# AUSGEWÄHLTER TEXT

Ulrich und Rupert ging es besser, sie waren die Keime dieser Welt schon durch diverse Auslandsaufenthalte gewohnt. Ich würde mich erst daran gewöhnen müssen.
Um halb acht wollten wir eigentlich aufbrechen. Aber von Sultan war zur angegebenen Zeit nichts zu sehen. Und so versuchten wir, sein Handy mit dem Telefon in unserer Wohnung zu erreichen. Nach einigen Versuchen gelang es - einer der drei Wagen, mit denen wir fahren wollten, streikte. Die Batterie war herunter. Und so saßen wir dann in dem schönen Wohnzimmer und konnten nichts weiter tun als zu warten. Mit einer Stunde Verspätung tauchte Sultan dann auf. Er hatte zwei Stunden geschlafen, wirkte ein wenig müde, fuhr aber wie der Teufel, um die Zeit wieder herein zu holen.  
  Auf einem heruntergekommenen Schrottplatz holten wir die anderen beiden Wagen, die mit auf unsere Tour kommen sollten, ab. Öl versickerte im Boden und es roch nach Diesel. Wir sahen zu, dass wir aus der Stadt herauskamen. Am Stadtrand von Duschanbe erstreckte sich über einen halben Kilometer Länge so etwas wie eine Einkaufsmeile mit Bazaaren und Supermärkten links und rechts der Straße. Wir rasten einfach nur daran vorbei und waren endlich auf freier Straße.

# DEINE AUFGABEN
- A) Wie viele Stunden hatte Sultan laut dem ausgewählten Text geschlafen?
- B) Gib den ausgewählten Text von „Ulrich und Rupert“ bis „daran gewöhnen müssen.“ wortgetreu wieder.

# BEREITGESTELLTE EINTRÄGE

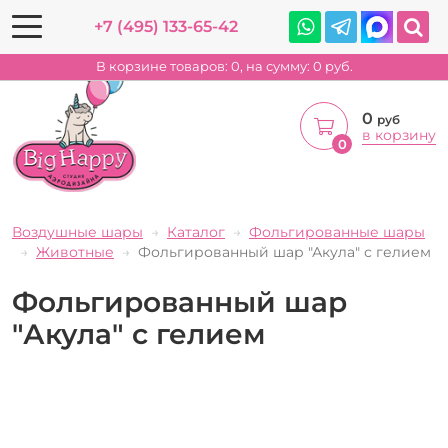
+7 (495) 133-65-42
В корзине товаров:
0
, на сумму:
0
руб.
0
руб
в корзину
0
Воздушные шары
Каталог
Фольгированные шары
Животные
Фольгированный шар "Акула" с гелием
Фольгированный шар
"Акула" с гелием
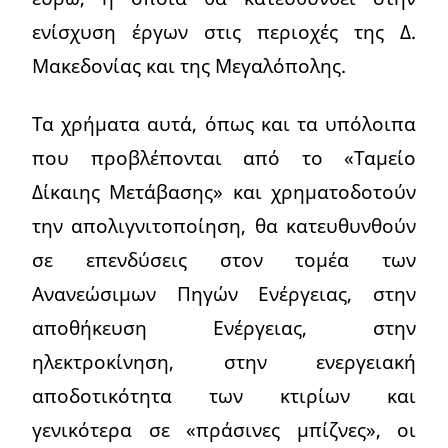
ενίσχυση έργων στις περιοχές της Δ.
Μακεδονίας και της Μεγαλόπολης.
Τα χρήματα αυτά, όπως και τα υπόλοιπα
που προβλέπονται από το «Ταμείο
Δίκαιης Μετάβασης» και χρηματοδοτούν
την απολιγνιτοποίηση, θα κατευθυνθούν
σε επενδύσεις στον τομέα των
Ανανεώσιμων Πηγών Ενέργειας, στην
αποθήκευση Ενέργειας, στην
ηλεκτροκίνηση, στην ενεργειακή
αποδοτικότητα των κτιρίων και
γενικότερα σε «πράσινες μπίζνες», οι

# ERGEBNISSE DER AUFGABEN
- A) Zwei Stunden.

- B)
Ulrich und Rupert ging es besser, sie waren die Keime dieser Welt schon durch diverse Auslandsaufenthalte gewohnt. Ich würde mich erst daran gewöhnen müssen.